14) The Third Department misconduct was not much different prior to transfer when Fifth District Attorney Mary Gasparini submitted a false written statement to her Committee that I had not sought an adjournment to better prepare for a first time prosecution of ten grievances in 2008. This lie, in turn, led to “discrepancy” claims elevating a first time admonition to formal charges and my first one year disciplinary suspension by the Third Department (still extant).

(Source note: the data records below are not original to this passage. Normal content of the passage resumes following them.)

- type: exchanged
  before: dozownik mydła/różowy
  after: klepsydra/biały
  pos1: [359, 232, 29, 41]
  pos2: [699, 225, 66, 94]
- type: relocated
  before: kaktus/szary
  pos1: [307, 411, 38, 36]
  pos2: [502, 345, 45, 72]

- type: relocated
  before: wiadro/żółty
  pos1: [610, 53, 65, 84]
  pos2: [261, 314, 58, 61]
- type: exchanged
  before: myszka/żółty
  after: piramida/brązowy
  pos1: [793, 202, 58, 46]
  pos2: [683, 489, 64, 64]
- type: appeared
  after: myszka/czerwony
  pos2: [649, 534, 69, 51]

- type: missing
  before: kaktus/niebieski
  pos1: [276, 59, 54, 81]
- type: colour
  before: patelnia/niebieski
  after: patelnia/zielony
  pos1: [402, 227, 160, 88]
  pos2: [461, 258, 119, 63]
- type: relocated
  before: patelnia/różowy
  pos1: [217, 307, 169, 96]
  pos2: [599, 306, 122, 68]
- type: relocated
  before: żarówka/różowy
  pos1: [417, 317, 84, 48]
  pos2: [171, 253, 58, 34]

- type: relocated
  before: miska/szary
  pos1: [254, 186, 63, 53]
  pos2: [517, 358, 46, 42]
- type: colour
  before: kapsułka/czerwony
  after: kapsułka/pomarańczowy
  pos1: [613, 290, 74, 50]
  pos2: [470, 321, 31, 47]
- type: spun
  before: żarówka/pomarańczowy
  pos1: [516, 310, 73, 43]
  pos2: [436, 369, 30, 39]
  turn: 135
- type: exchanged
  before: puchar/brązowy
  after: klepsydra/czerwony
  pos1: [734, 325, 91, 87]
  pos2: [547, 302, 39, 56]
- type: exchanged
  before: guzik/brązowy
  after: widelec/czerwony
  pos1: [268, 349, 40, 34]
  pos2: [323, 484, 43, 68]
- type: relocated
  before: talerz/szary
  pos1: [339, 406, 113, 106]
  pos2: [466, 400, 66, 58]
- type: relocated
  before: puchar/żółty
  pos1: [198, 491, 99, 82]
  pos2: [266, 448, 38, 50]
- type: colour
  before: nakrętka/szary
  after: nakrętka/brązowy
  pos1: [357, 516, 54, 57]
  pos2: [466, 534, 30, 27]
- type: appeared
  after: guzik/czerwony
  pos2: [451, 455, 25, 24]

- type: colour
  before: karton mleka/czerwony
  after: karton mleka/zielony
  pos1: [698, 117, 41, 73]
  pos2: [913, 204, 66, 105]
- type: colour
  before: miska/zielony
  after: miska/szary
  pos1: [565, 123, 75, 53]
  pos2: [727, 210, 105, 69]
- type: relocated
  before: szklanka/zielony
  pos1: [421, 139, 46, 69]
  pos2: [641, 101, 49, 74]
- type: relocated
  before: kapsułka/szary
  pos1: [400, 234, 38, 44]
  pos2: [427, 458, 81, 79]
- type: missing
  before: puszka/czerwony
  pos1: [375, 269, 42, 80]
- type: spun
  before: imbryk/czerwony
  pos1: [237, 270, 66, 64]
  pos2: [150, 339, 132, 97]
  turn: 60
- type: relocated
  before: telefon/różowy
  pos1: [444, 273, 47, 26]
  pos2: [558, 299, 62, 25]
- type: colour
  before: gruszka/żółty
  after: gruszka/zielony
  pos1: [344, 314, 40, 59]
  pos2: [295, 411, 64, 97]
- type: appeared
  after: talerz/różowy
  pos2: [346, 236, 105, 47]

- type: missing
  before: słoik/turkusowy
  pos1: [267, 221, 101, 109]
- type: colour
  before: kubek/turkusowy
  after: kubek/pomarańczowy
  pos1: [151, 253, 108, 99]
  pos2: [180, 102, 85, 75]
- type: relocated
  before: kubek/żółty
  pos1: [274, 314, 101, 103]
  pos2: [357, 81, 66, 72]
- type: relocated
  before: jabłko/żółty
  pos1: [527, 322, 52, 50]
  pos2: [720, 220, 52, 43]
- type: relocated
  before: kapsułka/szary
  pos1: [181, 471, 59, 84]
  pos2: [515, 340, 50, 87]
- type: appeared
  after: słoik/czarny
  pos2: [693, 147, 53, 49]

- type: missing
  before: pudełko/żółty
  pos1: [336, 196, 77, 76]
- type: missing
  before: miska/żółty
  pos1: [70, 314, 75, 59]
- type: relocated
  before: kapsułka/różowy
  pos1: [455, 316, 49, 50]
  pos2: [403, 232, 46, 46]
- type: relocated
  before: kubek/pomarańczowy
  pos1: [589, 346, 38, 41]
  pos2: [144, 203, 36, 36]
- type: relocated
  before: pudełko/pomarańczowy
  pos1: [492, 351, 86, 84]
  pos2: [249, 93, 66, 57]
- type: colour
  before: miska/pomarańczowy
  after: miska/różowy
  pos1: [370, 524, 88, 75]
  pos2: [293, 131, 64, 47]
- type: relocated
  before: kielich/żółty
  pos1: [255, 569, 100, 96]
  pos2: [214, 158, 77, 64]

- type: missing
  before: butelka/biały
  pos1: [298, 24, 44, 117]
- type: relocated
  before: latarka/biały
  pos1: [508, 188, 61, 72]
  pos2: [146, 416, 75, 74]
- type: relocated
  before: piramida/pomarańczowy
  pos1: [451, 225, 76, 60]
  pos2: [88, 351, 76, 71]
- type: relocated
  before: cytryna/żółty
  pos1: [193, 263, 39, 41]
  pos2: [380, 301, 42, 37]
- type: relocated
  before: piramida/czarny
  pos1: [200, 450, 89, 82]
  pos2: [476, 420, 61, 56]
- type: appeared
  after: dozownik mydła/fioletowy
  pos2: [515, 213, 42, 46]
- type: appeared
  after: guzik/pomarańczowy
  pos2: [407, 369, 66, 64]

15) The Gasparini lie was fully proven in a March, 2009 motion for discovery and other relief during that prosecution. This court denied my motion in a cursory, confidential decision two months later without any mention of Gasparini’s misconduct. Ten grievances (six later dismissed on their face) comprised this first time prosecution after two decades of unblemished practice. It originated on January 9, 2008, the same day as arguments before Judge John Centra of this court which contained extensive proof of ethical misconduct by Keith Eisenhut, opposing divorce counsel unknown at the time to be a member of that same Fifth District Committee.
16) These grievances were stale for many years as was the one currently prosecuted by the Third Department involving events of 2008. Hence it cannot be said that timely recourse against Koslosky is somehow stale or waived. To the contrary, the intentional disregard and uneven treatment of lawyer misconduct have only left wide open the door for a series of perjuries that have destroyed all aspects of my former model existence over a half century period, including the gmai.com concoction years later. In the face of all that has been presented and accumulated to date, how can anyone conclude that a rational justice system has been made available to me? The notion that an anti-filing order should now be issued is an even greater farce inasmuch as such an order has been effectively in place since January 9, 2008.
17) But that corruption pales in comparison to the one which now confronts everyone involved. If lawyers appointed and licensed by this court can freely concoct facts and lie under oath, anything can be contrived against me as long as my reform and whistleblower activity persist. That entitles me to resort to every manner of personal protection at my disposal.